This weblog talks a lot about how we ‘value’ culture (pricing, community support, etc.). So I couldn’t pass up the hilarious burst of responses to a recent story out of Germany. Sixteen violinists from the Beethoven Orchestra in Bonn are suing for a pay raise, because they play more during a performance than the other instrumentalists.
Today’s Chicago Tribune has a wonderfully sarcastic memo from arts critic Howard Reich on the issue, setting up a new pay scale for professional musicians:
Rather than the tired old union formula of salaries based upon years of service, musicians heretofore should be paid per note, a much more democratic approach, based on the following formula:
- 64th note: 1 cent; this is basically the most fleeting and insignificant note.
- 32nd note: 1.01 cents; it’s hardly different from the 64th note.
- 16th note: 1.02 cents.
- 8th note: 1.5 cents; it’s slow enough that you actually can hear the thing.
- Quarter note: 2 cents, and not a penny more.
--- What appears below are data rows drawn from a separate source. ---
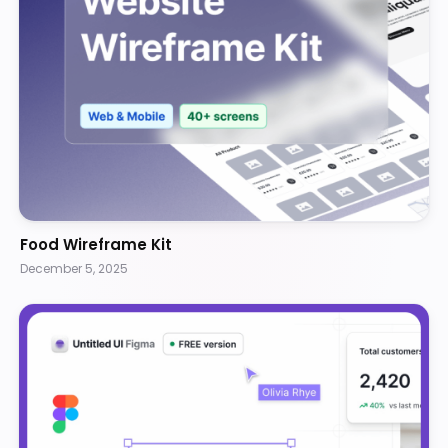
Food Wireframe Kit
December 5, 2025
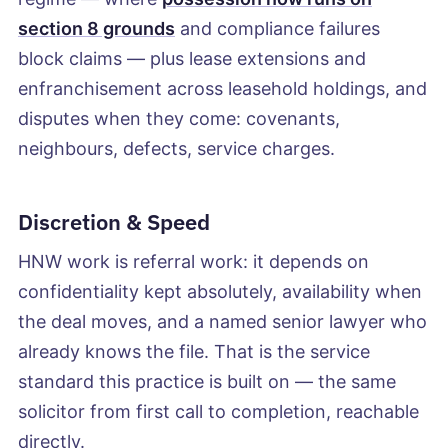
section 8 grounds
and compliance failures
block claims — plus lease extensions and
enfranchisement across leasehold holdings, and
disputes when they come: covenants,
neighbours, defects, service charges.
Discretion & Speed
HNW work is referral work: it depends on
confidentiality kept absolutely, availability when
the deal moves, and a named senior lawyer who
already knows the file. That is the service
standard this practice is built on — the same
solicitor from first call to completion, reachable
directly.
- Half note: 1 cent; because it’s half as easy to play as a quarter.
- Whole note: .5 cent; easier still.
The memo goes on to suggest that rests should be counted as vacation time.
The Guardian took a more journalistic approach to the issue, soliciting comments from professional musicians on the idea of more pay for more play.
It all brings to mind that classic ‘efficiency memo’ about orchestral performance, in which a fictitious cost consultant was given orchestra tickets by his boss, and thought it was a work assignment. There’s a version of the resulting mock memo here.